:: Given passage

This interview contains spoilers for Murder Among the Mormons.
In October of 1985, three planted homemade bombs exploded across Salt Lake City killing two members of the Latter-day Saints community. The violence shocked and bewildered the local Mormon population. But, the strange story that continued to unfold connected the murders of document collector Steve Christensen and the wife of Christensen’s former boss, Kathy Sheets, to the rare Mormon document dealing business. The third bomb injured but did not kill rare document dealer Mark Hofmann.
Netflix’s Murder Among the Mormons tells the story of Mark Hofmann, the skillful forger who spent years scamming document collectors and the Mormon church with fake documents until he finally, enveloped in lies and debt, resorted to murder to avoid being caught. His forgeries, which even the Library of Congress and the FBI deemed authentic, included the works of Charles Dickens, Mark Twain, and Emily Dickinson. But the most damaging perhaps was the Salamander letter—a document Hofmann forged which called the founding tenets of Mormonism into question. Steve Christensen purchased the controversial document and gave it to the Church in 1984, and though the Church later released its contents to the public, President of the Church Gordon B. Hinckley stated that “This does not preclude the possibility that it may have been forged at a time when the Church had many enemies,” in the early days of Mormonism. Although the letter eventually proved to be fake, the letter itself and Church’s handling of the situation had a profound impact on members at the time.

::::

▸ Problem a
From the entries, reproduce verbatim everything starting at the line containing "Gel Corps Hinode: Como" and ending at the line containing "(京)网药械信息备字（2025）第", with both of those lines included. Leave the pictures out.

:: Information given

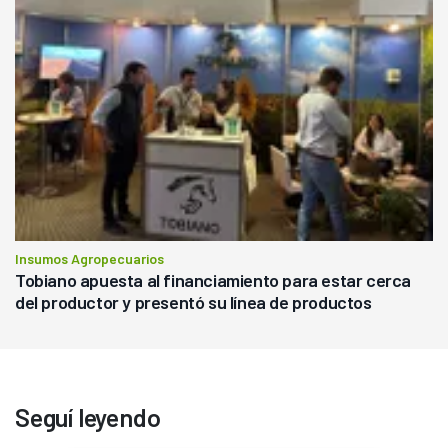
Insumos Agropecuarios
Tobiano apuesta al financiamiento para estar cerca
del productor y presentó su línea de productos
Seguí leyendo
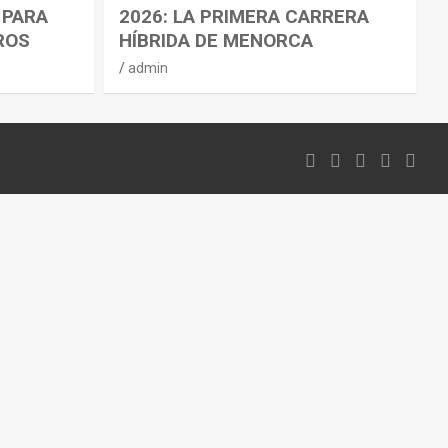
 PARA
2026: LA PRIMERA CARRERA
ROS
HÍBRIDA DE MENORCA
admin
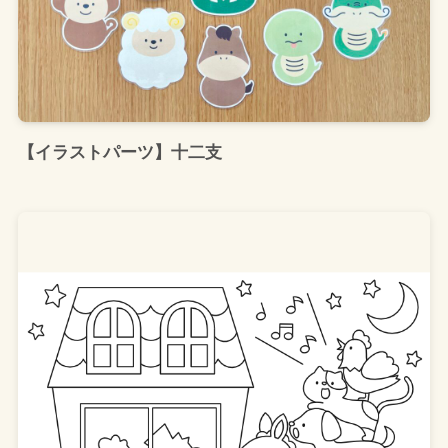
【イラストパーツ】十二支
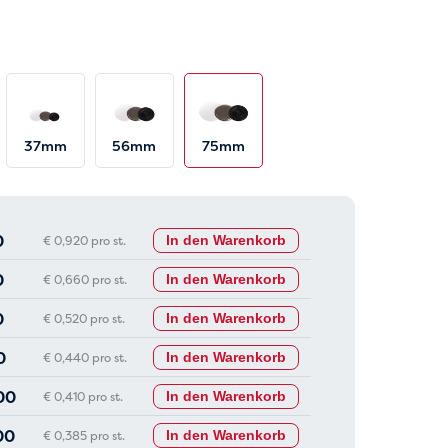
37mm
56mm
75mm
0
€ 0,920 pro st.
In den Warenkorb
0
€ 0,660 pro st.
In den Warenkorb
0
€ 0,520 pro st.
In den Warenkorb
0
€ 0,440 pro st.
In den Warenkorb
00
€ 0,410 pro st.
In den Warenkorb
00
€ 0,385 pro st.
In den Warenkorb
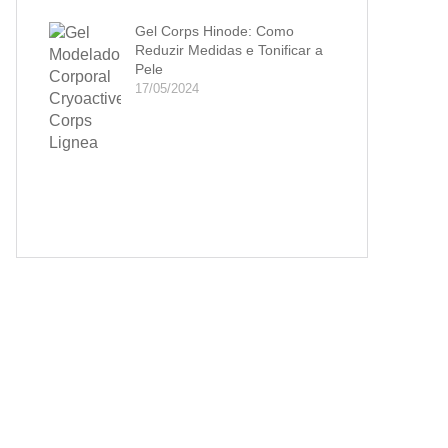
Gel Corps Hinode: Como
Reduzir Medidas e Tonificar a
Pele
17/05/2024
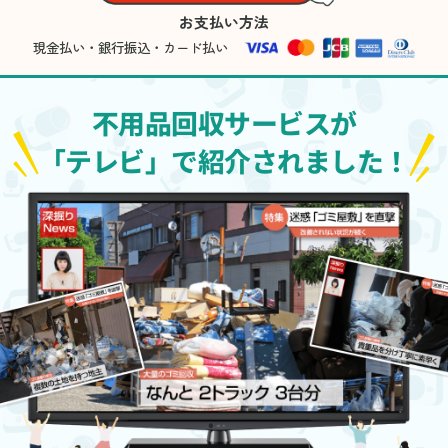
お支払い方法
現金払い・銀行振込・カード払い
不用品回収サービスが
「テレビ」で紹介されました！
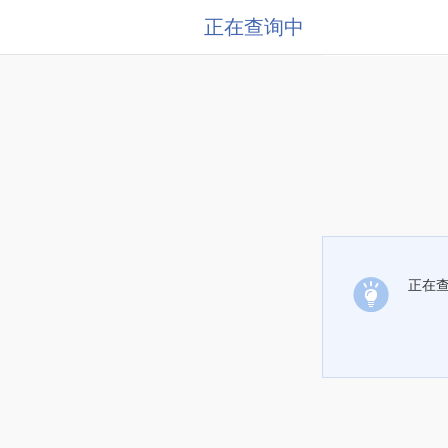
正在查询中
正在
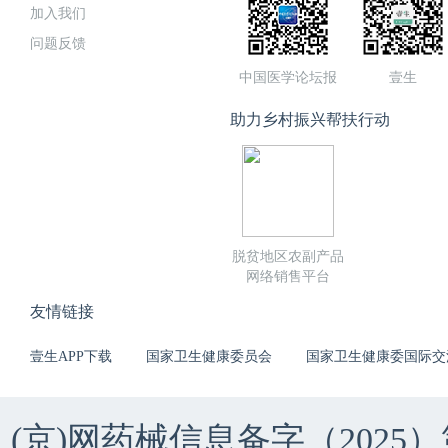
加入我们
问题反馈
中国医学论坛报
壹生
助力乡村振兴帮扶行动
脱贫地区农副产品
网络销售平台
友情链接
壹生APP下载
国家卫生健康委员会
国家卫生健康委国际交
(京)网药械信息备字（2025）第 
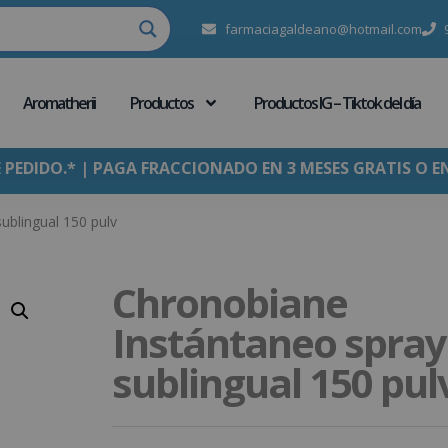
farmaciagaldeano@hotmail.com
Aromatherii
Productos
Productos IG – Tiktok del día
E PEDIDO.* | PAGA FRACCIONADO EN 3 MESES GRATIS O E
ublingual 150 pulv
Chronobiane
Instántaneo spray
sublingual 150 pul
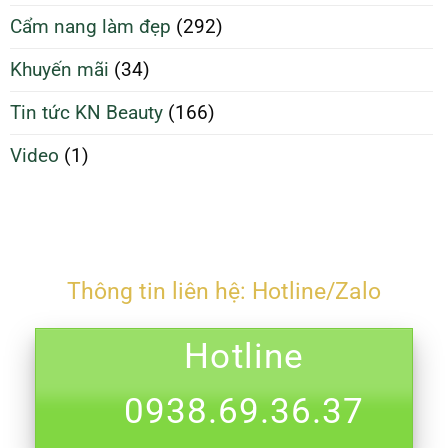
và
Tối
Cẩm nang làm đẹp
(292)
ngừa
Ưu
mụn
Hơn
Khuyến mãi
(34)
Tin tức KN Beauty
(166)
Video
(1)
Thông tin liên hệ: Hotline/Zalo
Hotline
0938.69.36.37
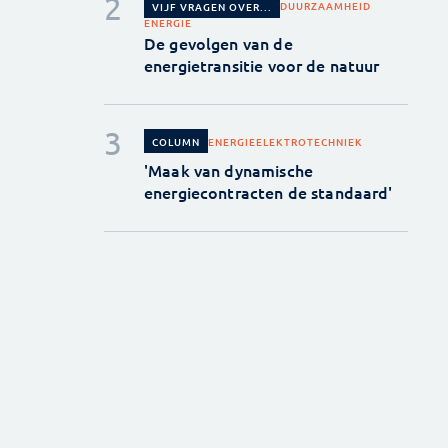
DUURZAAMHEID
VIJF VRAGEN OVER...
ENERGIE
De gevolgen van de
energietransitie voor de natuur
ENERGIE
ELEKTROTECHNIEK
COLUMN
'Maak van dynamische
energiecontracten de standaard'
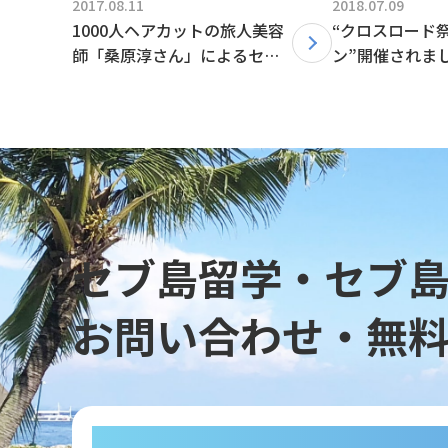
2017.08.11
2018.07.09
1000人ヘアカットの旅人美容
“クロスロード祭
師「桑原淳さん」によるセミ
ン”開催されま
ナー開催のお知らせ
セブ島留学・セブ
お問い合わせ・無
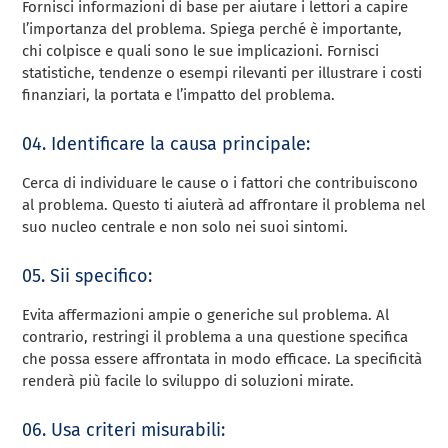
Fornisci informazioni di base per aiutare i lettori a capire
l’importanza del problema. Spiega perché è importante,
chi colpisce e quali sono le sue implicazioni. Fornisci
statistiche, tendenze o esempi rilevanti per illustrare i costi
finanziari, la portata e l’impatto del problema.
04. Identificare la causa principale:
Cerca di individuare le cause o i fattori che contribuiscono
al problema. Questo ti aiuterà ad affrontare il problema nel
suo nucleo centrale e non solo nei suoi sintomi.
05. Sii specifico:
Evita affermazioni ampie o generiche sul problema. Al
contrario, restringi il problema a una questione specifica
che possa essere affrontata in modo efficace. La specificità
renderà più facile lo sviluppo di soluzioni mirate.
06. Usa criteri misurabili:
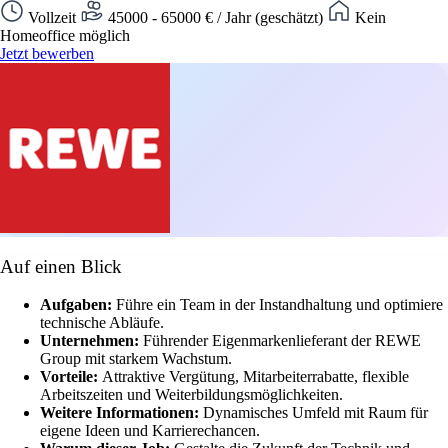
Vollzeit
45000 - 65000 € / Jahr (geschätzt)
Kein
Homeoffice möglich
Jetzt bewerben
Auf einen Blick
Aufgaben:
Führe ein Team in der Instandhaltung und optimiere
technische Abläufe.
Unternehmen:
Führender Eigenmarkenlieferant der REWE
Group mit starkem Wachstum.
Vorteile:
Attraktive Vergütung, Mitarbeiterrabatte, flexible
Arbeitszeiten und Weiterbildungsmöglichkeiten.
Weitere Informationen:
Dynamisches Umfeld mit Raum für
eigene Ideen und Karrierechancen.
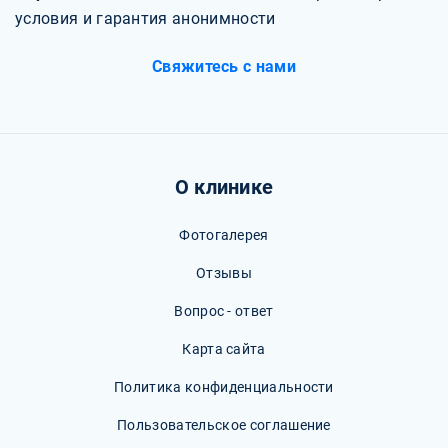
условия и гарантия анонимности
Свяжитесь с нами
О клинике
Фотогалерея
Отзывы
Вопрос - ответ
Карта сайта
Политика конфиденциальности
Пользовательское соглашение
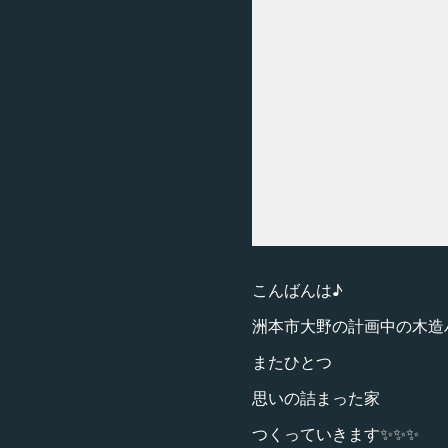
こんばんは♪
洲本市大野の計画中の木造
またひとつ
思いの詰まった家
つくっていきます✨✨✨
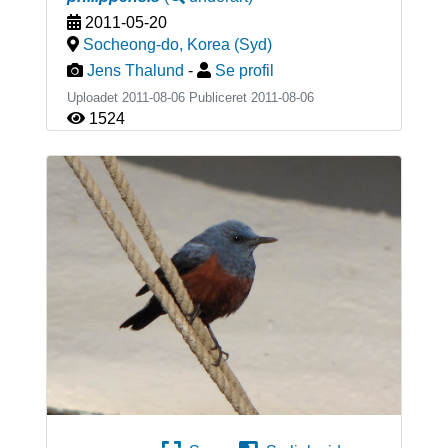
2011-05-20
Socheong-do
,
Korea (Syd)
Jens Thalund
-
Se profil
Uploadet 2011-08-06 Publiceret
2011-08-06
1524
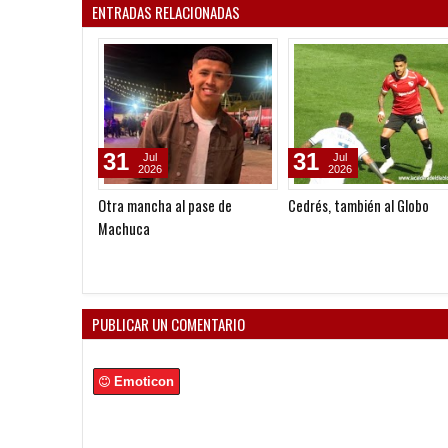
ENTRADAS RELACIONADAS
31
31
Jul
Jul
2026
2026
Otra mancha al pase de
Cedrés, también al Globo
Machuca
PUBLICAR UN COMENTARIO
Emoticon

::::

▸ Problem b
According to the passage on Murder Among the Mormons, in what year did Steve Christensen give the Salamander letter to the Church?

▸ Expected answer a
Gel Corps Hinode: Como
Reduzir Medidas e Tonificar a
Pele
17/05/2024
お支払い方法
現金払い・銀行振込・カード払い
不用品回収サービスが
「テレビ」で紹介されました！
正在查询中
正在
加入我们
问题反馈
中国医学论坛报
壹生
助力乡村振兴帮扶行动
脱贫地区农副产品
网络销售平台
友情链接
壹生APP下载
国家卫生健康委员会
国家卫生健康委国际交
(京)网药械信息备字（2025）第 

▸ Expected answer b
1984